15 Aralık 2022 Perşembe

çemberler ve hüzünler

 bugün bir çember duyurusu paylaşıp, çeşitli denk gelişlerle bir çembere katıldım. bir yas çemberiydi.

yas sanki içimde hiç hissetmediğim bir duygu gibiydi, pek yer etmiyordu. bugün o kalabalık çemberlerden ziyade, toplam 5 kişi olup paylaşmam daha zorunlu gibi hissettirdiği için katılıp çeşitli hüzünler yaşadım.

niyetimin mesafeli olduğum bu konuya özellikle arkadaş olup tanış olmaktı.

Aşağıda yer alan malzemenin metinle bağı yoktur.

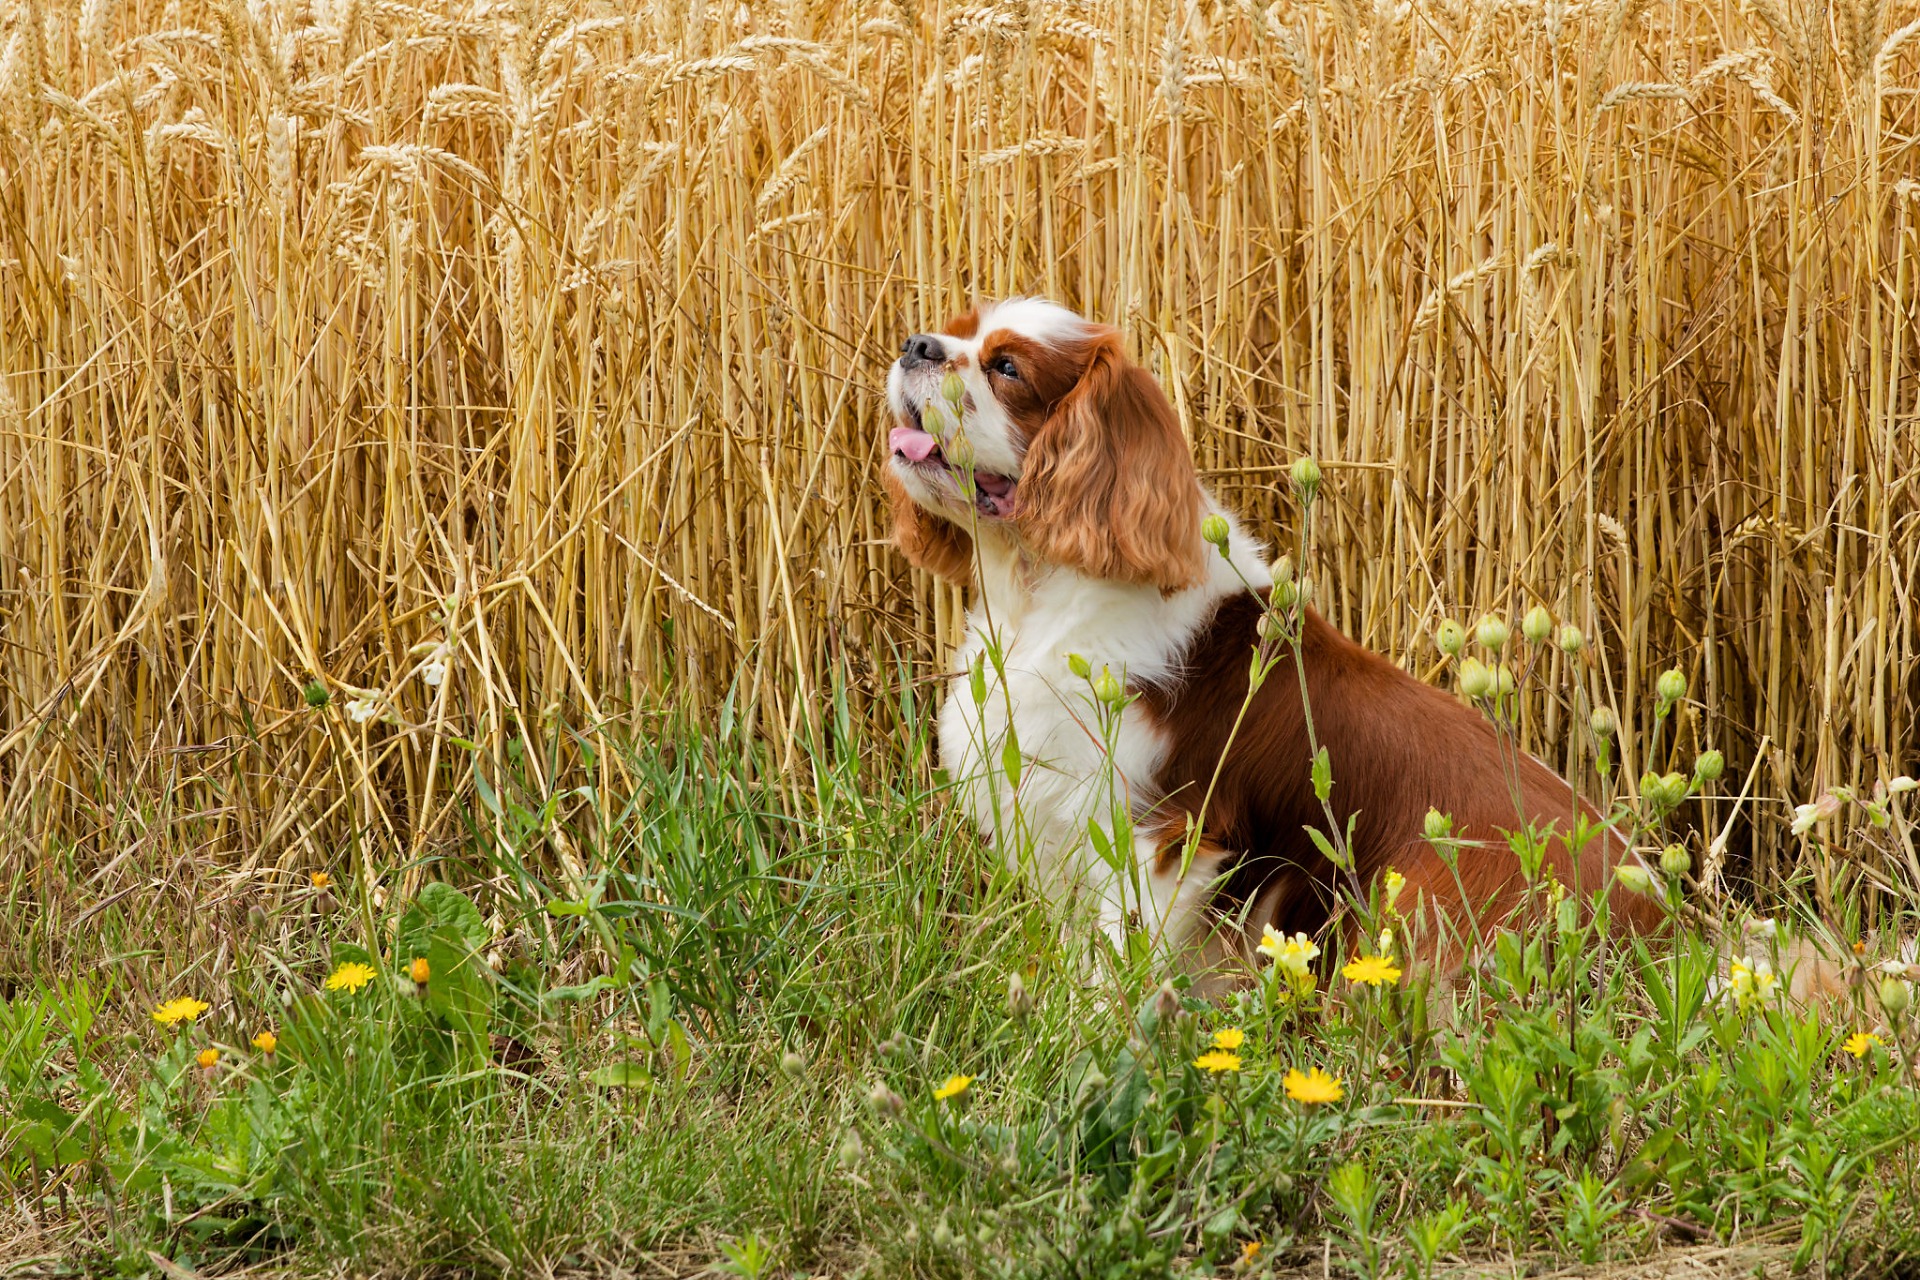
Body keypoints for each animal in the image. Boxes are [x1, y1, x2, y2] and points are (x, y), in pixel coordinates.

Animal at [882, 298, 1665, 973]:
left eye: (1007, 368)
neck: (1042, 593)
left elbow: (1116, 971)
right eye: (953, 332)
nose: (916, 345)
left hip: (1417, 893)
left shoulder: (1167, 834)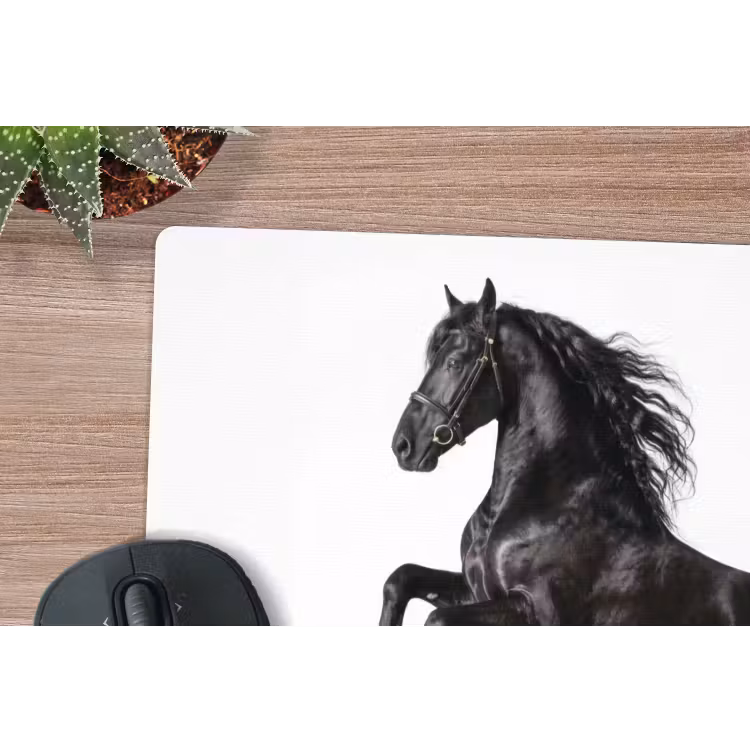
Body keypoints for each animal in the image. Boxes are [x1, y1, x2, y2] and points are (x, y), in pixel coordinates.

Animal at [380, 278, 750, 625]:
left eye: (455, 363)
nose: (403, 445)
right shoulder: (472, 590)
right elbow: (400, 579)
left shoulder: (536, 609)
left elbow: (435, 617)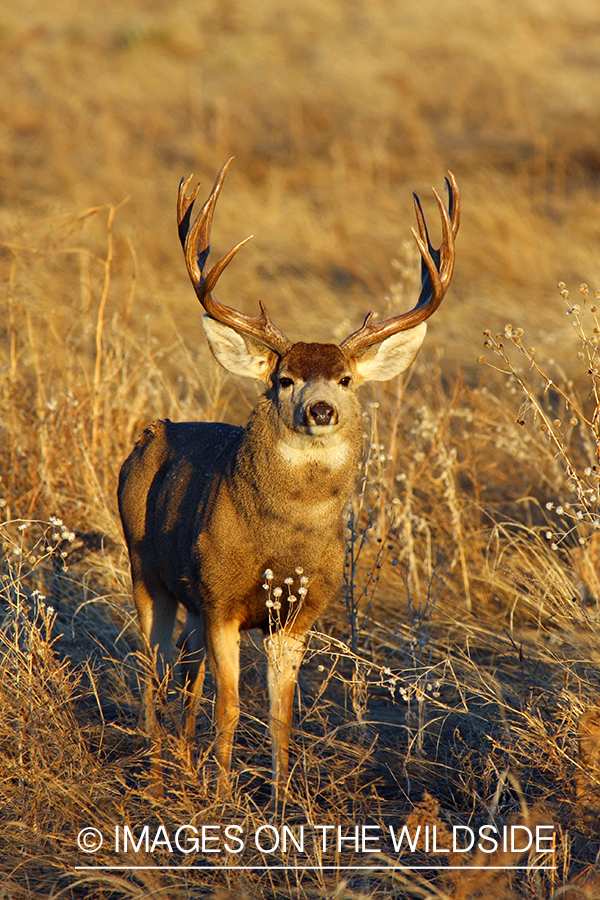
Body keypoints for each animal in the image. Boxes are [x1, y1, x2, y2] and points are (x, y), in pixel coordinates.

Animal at [119, 158, 462, 800]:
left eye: (347, 379)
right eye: (284, 379)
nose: (320, 409)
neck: (283, 543)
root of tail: (152, 433)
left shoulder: (298, 613)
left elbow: (281, 714)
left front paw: (280, 802)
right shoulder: (222, 598)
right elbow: (230, 706)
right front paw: (223, 798)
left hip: (188, 597)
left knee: (184, 673)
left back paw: (181, 762)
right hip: (145, 569)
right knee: (154, 669)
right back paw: (155, 775)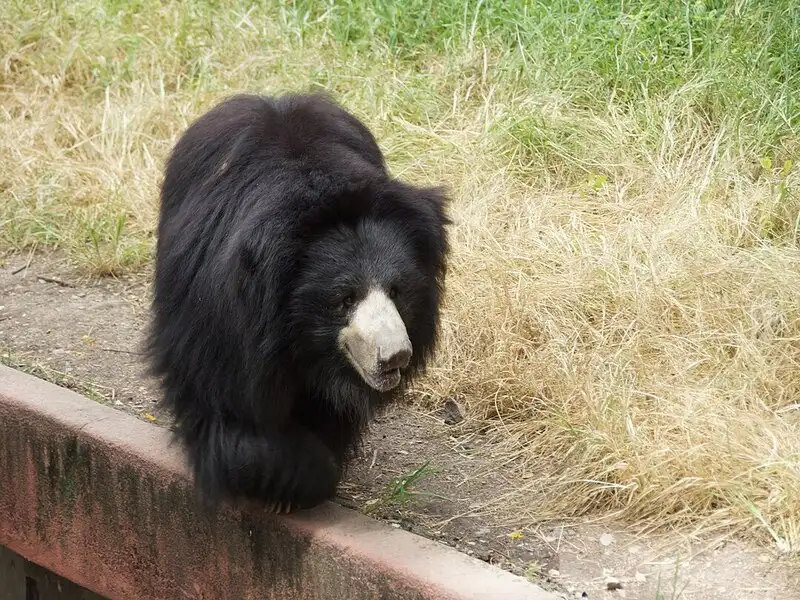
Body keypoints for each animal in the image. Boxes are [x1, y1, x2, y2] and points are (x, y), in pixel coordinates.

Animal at [146, 91, 450, 512]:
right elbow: (229, 405)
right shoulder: (225, 321)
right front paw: (291, 478)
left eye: (397, 291)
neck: (305, 342)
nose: (394, 357)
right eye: (344, 299)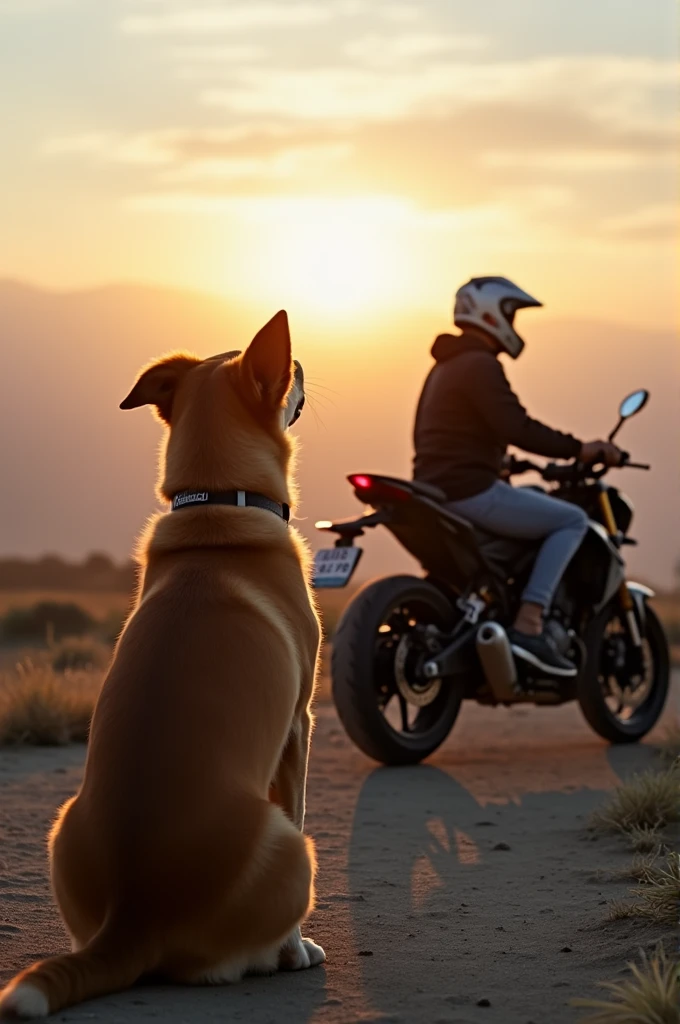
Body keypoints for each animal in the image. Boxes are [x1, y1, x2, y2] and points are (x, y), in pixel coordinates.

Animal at [0, 309, 323, 1015]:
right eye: (285, 374)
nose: (304, 363)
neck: (218, 504)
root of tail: (134, 917)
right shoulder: (299, 725)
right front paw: (296, 951)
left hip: (62, 826)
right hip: (294, 849)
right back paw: (281, 952)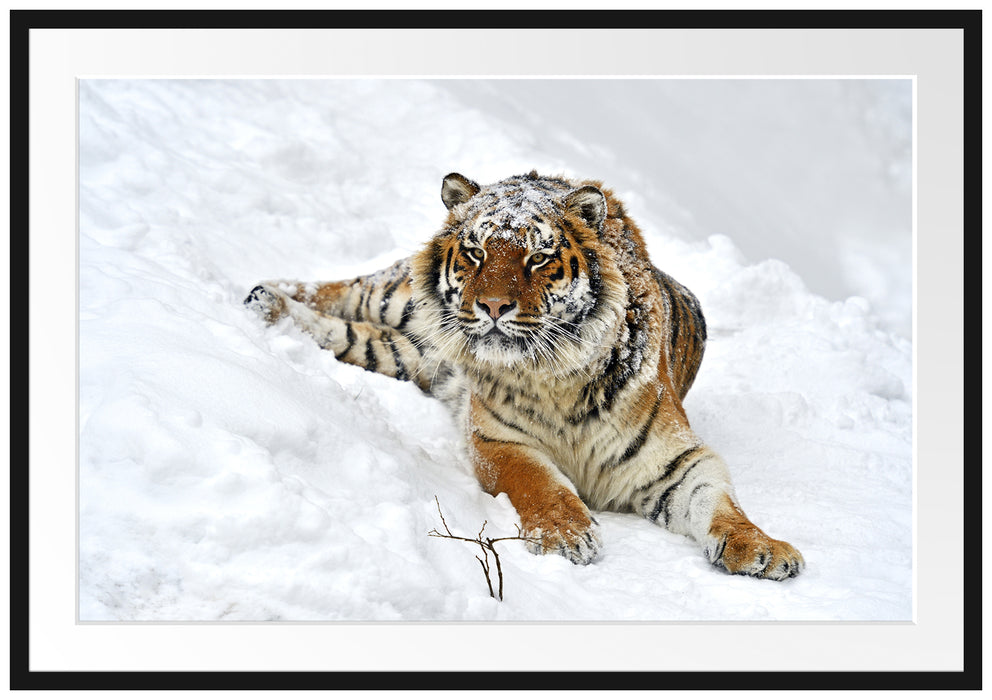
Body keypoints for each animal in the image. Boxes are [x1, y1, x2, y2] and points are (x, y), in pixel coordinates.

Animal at [244, 171, 805, 580]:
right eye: (475, 252)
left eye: (538, 258)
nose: (492, 306)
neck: (555, 378)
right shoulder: (496, 441)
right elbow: (540, 482)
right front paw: (566, 535)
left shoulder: (676, 458)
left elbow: (720, 501)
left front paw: (763, 549)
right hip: (395, 297)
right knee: (342, 289)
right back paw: (259, 293)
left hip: (407, 352)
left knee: (347, 332)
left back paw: (270, 307)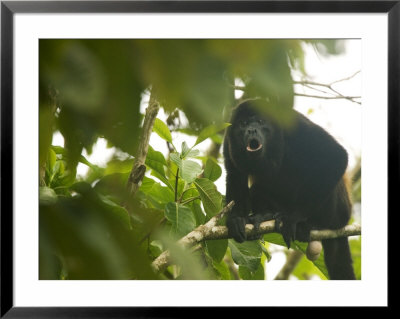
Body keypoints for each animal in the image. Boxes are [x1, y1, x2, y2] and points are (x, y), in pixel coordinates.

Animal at [223, 99, 354, 280]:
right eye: (243, 124)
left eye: (260, 121)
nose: (251, 130)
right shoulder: (228, 138)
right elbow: (235, 175)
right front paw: (236, 219)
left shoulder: (295, 124)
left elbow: (335, 155)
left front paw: (294, 219)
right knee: (256, 189)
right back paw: (266, 215)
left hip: (337, 213)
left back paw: (311, 225)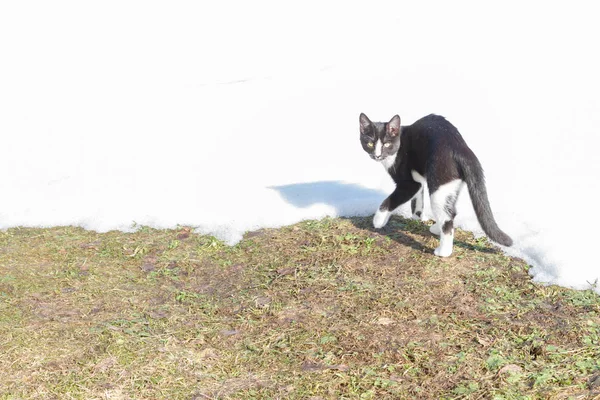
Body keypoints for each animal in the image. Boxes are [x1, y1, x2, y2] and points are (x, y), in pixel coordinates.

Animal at [358, 112, 512, 256]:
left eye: (387, 144)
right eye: (370, 144)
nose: (377, 155)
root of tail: (462, 148)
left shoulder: (409, 184)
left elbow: (389, 201)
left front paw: (378, 221)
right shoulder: (419, 182)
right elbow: (418, 200)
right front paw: (418, 217)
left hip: (439, 182)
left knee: (447, 218)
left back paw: (443, 251)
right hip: (451, 186)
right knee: (451, 211)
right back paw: (436, 229)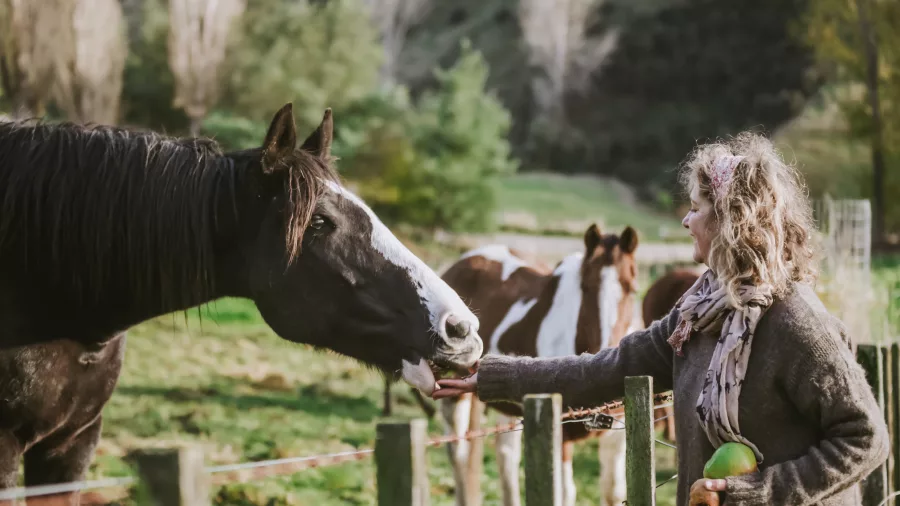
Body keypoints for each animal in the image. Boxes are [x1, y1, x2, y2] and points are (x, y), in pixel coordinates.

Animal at [438, 224, 640, 506]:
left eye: (632, 288)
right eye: (585, 287)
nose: (607, 351)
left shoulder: (617, 436)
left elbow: (614, 491)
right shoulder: (559, 432)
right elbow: (564, 493)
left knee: (506, 456)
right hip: (456, 400)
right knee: (459, 454)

günlerdir varoluşçu felsefe ve terapi bakış açısıyla ölüm, yas konularını dinleyip, bir de çocuk ve ergenlerde kayıp ve seminerini dinleyince, üzerine tuz biber oldu bu paylaşım alanı. aslında kolektif olarak şu aralar ve belki her zaman ülke gündemi olsun, bahardan kışa geçiş olsun, göçler, kayıplar olsun iç gündemimizde de pek canlı bir konu zaten. 

çember adabında öncelikle bir niyetle mum yakılır, katılımcılara nasıl oldukları sorulur. sonra rehber soru ile paylaşımlar yapılır, katılımcıların anlattıklarına şahitlik edilir, yargısız, yorumsuz dinlenilir. 

bugün de kendimiz olamadığımızı düşündüğümüz anlardan kalan bir yas, bir duygu var ise onunla ilgili bir anı paylaşmamızı önerdi kolaylaştırıcılar.

paylaşımlar paylaşımları doğuruyor tabii, çağrışımlarda içerde canlanan anılar ve duygular oluyor. 

yas deyince içimde hiçbir şey canlanmaz sanırdım. bugün paylaşım ardına paylaşımlarda canlı diyemeyeceğim ama cılız bir yerden kendini gösteren bir durum oldu.

2. yönlendirici soruda, bu durumun sonrayı nasıl etkilediği ile ilgili idi.

çatlaklarından, yaralarından içeri ışık sızan kadınların, yaralara bakma cesaretiydi bence bu. 

buz gibi hissettiğim bazı konuların aslında ne kadar da yakınlaşınca kendilerine ifade bulduğunu görmek ilham verici ve biraz da şaşırtıcıydı.

kırılgan taraflarımız olduğu kadar onların bizi güçlü kıldığı taraflarımızı görmek de büyüleyici.